For the $(a)$ part simply take \[ f(x)= \left\{ \begin{array}{ll} 0 & x \in \mathbb{R}-\mathbb{Q} \\ 1 & x\in \mathbb{Q}\\ \end{array} \right. \]It is easy to prove that this function is not differentiable in any point $x\in \mathbb{R}$. To show that it indeed works, take $g\equiv 0$ and the sequence \[a_n=\frac{1}{n}, \forall n\ge 1\]If $x$ is not rational, neither is $x+a_n$ and if $x$ is rational, so is $x+a_n$ which means that $f(x)=f(x+a_n)$ for any $n$. Therefore \[\lim_{n \to \infty} \frac{f(x + a_n) - f(x)}{a_n}=0=g'(x)\] For the $(b)$ part I will use the following lemma, which overkills this problem: Lemma: If $(a_n)_{n \geq 1}$ is a sequence of positive real numbers that converges to $0$, then the set \[A=\{ka_n\mid k\in \mathbb{Z}, n\in \mathbb{N^{\star}}\}\]is dense in $\mathbb{R}$. This result is not hard to prove since one can simply take two values $a$ and $b$ in $\mathbb{R}$ and specifically find the convenient $k$ and $n$ such that $a<ka_n<b$. Returning to our problem, consider the function \[h(x)=g(x)-f(x)\]Clearly, $h$ is continuous. Anyways, the given relation translates to \[ \lim_{n \to \infty} \frac{h(x + a_n) - h(x)}{a_n}=0\]It is easy to prove inductively that \[ \lim_{n \to \infty} \frac{h(x + ka_n) - h(x)}{ka_n}=0\]for any $k\in \mathbb{Z}$. Fix some random $x,y\in \mathbb{R}$. According to our lemma, there exists a sequence $(c_n)_{n \geq 1}\subset A$ so that \[\lim_{n \to \infty} c_n=y-x\]Plugging this in our previous observation gives us \[0=\lim_{n \to \infty} \frac{h(x + c_n) - h(x)}{c_n}=\frac{h(y)-h(x)}{y-x}\]because of $h$'s continuity. Since $x$ and $y$ have been chosen arbitrarily, it means that $h$ is constant and the conclusion follows immediately.

Congrats !

The solution above is wrong. Formally what you would have is that for any $k\in\mathbb{N}$ and $\varepsilon>0$ there exists $n_{k,\varepsilon}$ s.t. $\left|\frac{h(x+ka_n)-h(x)}{ka_n}\right|<\varepsilon$ for all $n>n_{k,\varepsilon}$. To get your claim you would want this convergence to be uniform in $k$, i.e. make $n_{k,\varepsilon}$ not dependent on $k$. This needs a big justification, and it is the entire reason this problem is nontrivial. Hope the professors didn't fall for it.

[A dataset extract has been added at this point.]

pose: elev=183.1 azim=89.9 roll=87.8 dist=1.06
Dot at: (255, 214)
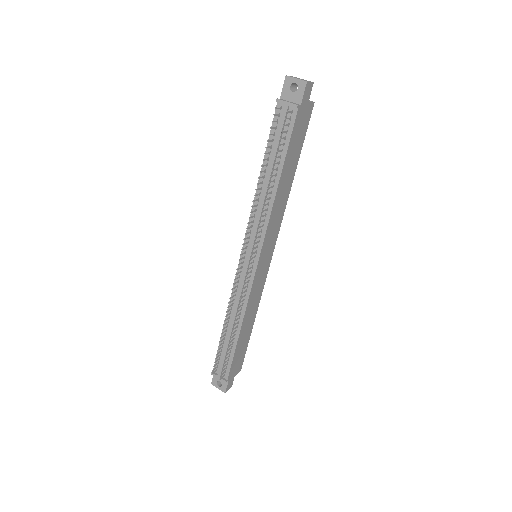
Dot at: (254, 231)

DanDumitrescu wrote: We consider a function $f:\mathbb{R} \rightarrow \mathbb{R}$ for which there exist a differentiable function $g : \mathbb{R} \rightarrow \mathbb{R}$ and exist a sequence $(a_n)_{n \geq 1}$ of real positive numbers, convergent to $0,$ such that \[ g'(x) = \lim_{n \to \infty} \frac{f(x + a_n) - f(x)}{a_n}, \forall x \in \mathbb{R}. \] a) Give an example of such a function f that is not differentiable at any point $x \in \mathbb{R}.$ Isn't the Weierstrauss Function an example of such a function f? b) Show that if $f$ is continuous on $\mathbb{R}$, then $f$ is differentiable on $\mathbb{R}.$

It seems that the solution I gave below doesn't actually work. However I think it's still possible to give a solution based on the density idea.